Как я попадала в приключения на железной дороге

Лариса Шитова
      Нет, нет и ещё раз нет! С поездом ничто не сравнится! Ах, не все так считают? Ну ладно, пусть остаются при своём мнении…

      Вот думаю я о ещё не так давно самом популярном виде передвижения, и голова ищет удачного сравнения. Думала-думала и, наконец, придумала: путешествие поездом похоже на пресс, сжимающий долгую, событийную жизнь в короткую историю, которой ты готов поделиться с ещё вчера неведомым слушателем, а он охотно выслушает твой рассказ и, может быть или скорее всего, захочет поделиться своим.
      Судя по всему, нынешний век с его прибамбасами окончательно роботизирует, зачипирует человека и свидетельств того, увы, хоть отбавляй, но ещё в совсем недавнем прошлом тяга человека к общению была повсеместной. Где же она реализуется? Ярче всего, конечно, в путешествиях, перемещениях, смене обстановки.  Неважно, куда отправляешься и на сколько покидаешь насиженное место, предвосхищение грядущей смены зарождает в тебе, может, и не осознаваемую тобой, готовность к авантюре, событию, яркости… Ты открыт новизне, ты готов к общению, ты жаждешь чего-то нового, запоминающегося, а может, и могущего изменить твою жизнь. И поезд сжимает меха аккордеона твоей жизни, и ты сам видишь её чётче, и сам что-то, возможно, переосмысливаешь. Где ещё это возможно? Ну не в автобусе же или в машине, когда надо следить за дорогой и встречным транспортом или состоянием самой дороги. И не в самолёте, где ты, хоть и не подаёшь вида, всё равно каждую минуту находишься  в напряжении, страхе за собственную жизнь. И даже не на пароходе, который может зазеваться и на что-нибудь напороться или что-то выйдет из строя и вас ждёт внеплановый заплыв…
 
     Ничего этого не случится, если вы едете поездом. И хоть статистика говорит об обратном, я не слышала, чтобы кто-то не доехал до станции назначения, разве что с опозданием. Бывает, конечно, что стрелочник стрелку не перевёл — запил в одиночестве, бедняга, но это из ряда вон…

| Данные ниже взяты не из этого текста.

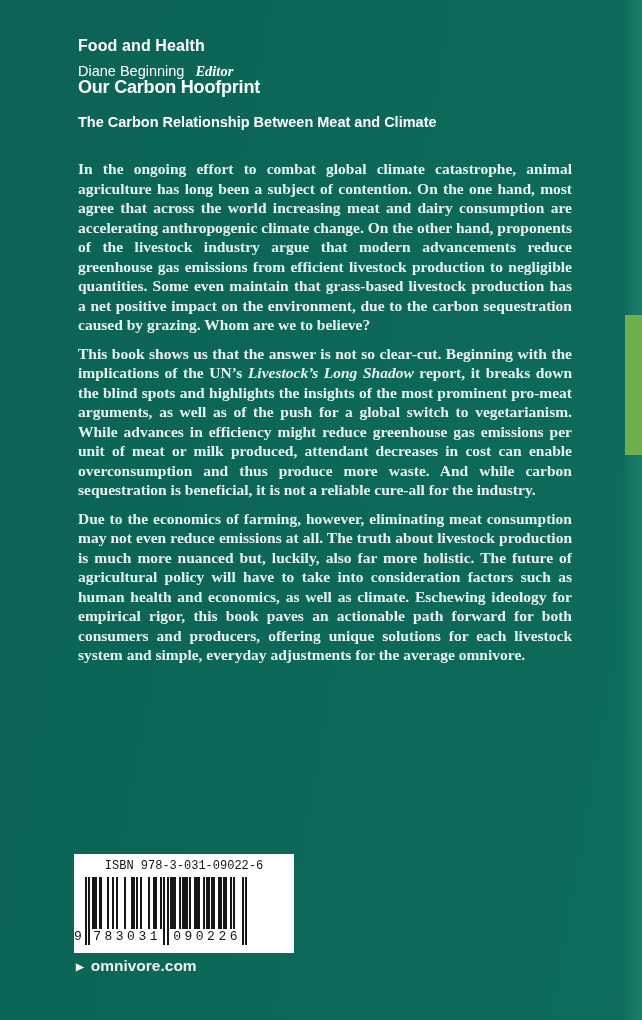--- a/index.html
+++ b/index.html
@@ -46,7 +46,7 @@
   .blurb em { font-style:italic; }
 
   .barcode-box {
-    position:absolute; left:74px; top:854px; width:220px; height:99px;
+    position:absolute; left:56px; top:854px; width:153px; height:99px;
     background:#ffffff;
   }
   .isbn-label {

     И вот ты оказываешься в купе, где мало-помалу начинаешь общаться с попутчиком, где необычайно быстро создаётся доверительная обстановка, скрепляемая общей трапезой, а может быть, и бокальчиком вина. И ваши личные отношения, благодаря уже нескрываемой симпатии, быстро набирают скорость и вы становитесь друг другу всё ближе и ближе… И ничего, что завтра-послезавтра вы расстанетесь, возможно, навсегда, а может, ваша дружба укоренится на долгие годы.

   Так что? Вы по-прежнему считаете, что это может быть и в другом транспорте?
Наперёд знаю все ваши возражения: медленно, грязно  и вонюче. Верно, но может быть и иначе. Вот возьмите современный рейс Нижний Новгород — СПб. Я мало нынче езжу, но этот серебристый лайнер меня очаровал с первого взгляда — красавец, что снаружи, что внутри. А сервис-то, сервис: не успела я войти в купе, где бельё уже было постелено, как влетела широкая улыбка стюардессы-проводницы: «Что желаете на ужин: рыбку или курочку, сейчас или попозже, а что желаете на завтрак?» и т. д. и т. п. Я просто оторопела. Планировка шикарная, коридор широкий, туалет — хоть танцуй там, количество купе меньше обычного. Да плюс сюрприз: в этот день, первого августа, людям, достигшим определённого возраста, предоставлялась, вы не поверите, пятидесятипроцентная скидка! А вы говорите…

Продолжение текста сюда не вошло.